二次創作小説(紙ほか)※倉庫ログ

Re: 紙飛行機 ボカロ ( No.45 )
日時: 2011/07/13 18:50
名前: 猫科の犬 (ID: L1jL6eOs)
参照: http://www.youtube.com/watch?v

第5話 雑草と花

あの日から幾月たった。
約3ヶ月くらいだろうか。そのくらい月が過ぎ去った。
リンの体は、もうほとんど動かせない状態だった。
だけど、リンは父に貰った彼の最後の手紙を弱弱しく、だけどしっかり握っていた。
父は、今大事な仕事の途中でリンの病室にはいない。
そして病室には、奇麗な青いバラが飾られていた。


お迎え。もうすぐ来るのかな・・・?
ママの所にいけるかな・・・。


あの時別れる時に、なんであんな強がっちゃったんだろう。
今更後悔しても遅いのに、なんか心が叫んでる。
違う。心が叫んでるんじゃない。自分があの子に会いたいって思ってる。

今もどこかで笑う君に会いたい
今もどこかで働いている君に会いタイ
今もどこかで泣いている君に「アイタイ・・・。」


リンは、意識も遠くなってきて手紙を落としてしまった。

光も何も当たらないこの部屋で1つの花は、枯れてゆくの待つだけの運命だった。
しかし、1つの雑草からの手紙は、その花の光となっていた。
そう例え雑草でも心は、ある。
汚くても雑草にも心は、ある。
1つの花は、その心にひきよせられた。
どんなことがあっても諦めないその目に恋をした。
また、その雑草も1つの花の笑顔にひきよせられた。
何があっても、笑顔をみせてくれた花に恋をした。


もう、こんなんじゃ君の手紙も読めそうにないな・・・。
目の前がかすんで見える。
この部屋に響いている無機質な音が、リンの耳にものすごく響く。

お願い。お願いよ。もしこれが最後なら、いかせて・・・君の元に。


いつのまにか、リンの父は病室に来ていて最後の手紙をリンの手にしっかりと握らせていた。

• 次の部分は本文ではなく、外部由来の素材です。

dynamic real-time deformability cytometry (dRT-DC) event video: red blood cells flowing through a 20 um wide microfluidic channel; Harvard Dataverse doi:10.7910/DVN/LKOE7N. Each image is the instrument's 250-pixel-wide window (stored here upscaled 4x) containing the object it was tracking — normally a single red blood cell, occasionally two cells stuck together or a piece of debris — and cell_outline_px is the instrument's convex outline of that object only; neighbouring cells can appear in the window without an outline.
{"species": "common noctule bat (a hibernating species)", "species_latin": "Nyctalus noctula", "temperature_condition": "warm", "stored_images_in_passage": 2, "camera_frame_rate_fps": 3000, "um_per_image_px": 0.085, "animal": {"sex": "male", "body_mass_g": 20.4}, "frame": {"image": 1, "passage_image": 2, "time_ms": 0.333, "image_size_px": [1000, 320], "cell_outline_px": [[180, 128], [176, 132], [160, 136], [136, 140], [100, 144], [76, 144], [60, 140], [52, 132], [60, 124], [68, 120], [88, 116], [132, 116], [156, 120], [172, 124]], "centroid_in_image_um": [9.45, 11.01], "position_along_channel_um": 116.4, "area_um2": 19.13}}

リンは、少しだけかすんでいた視界がはっきり見えたような気がした。
そして父は、笑っていた。

父は、もしこの世でこの子の恋がかなわないまま死んでしまうならあの世で叶えて欲しい。
幸せになって欲しいという思いで、最期は、思い切り笑っていた。
まるで、『大丈夫、あの子はリンの近くにいるよ』とでも言うように。

そして部屋に響いていた無機質な音が、どんどん消えていった。
最期
リンは静かに息を引き取った。
だけど、その顔は幸せに満ちたような笑顔だった。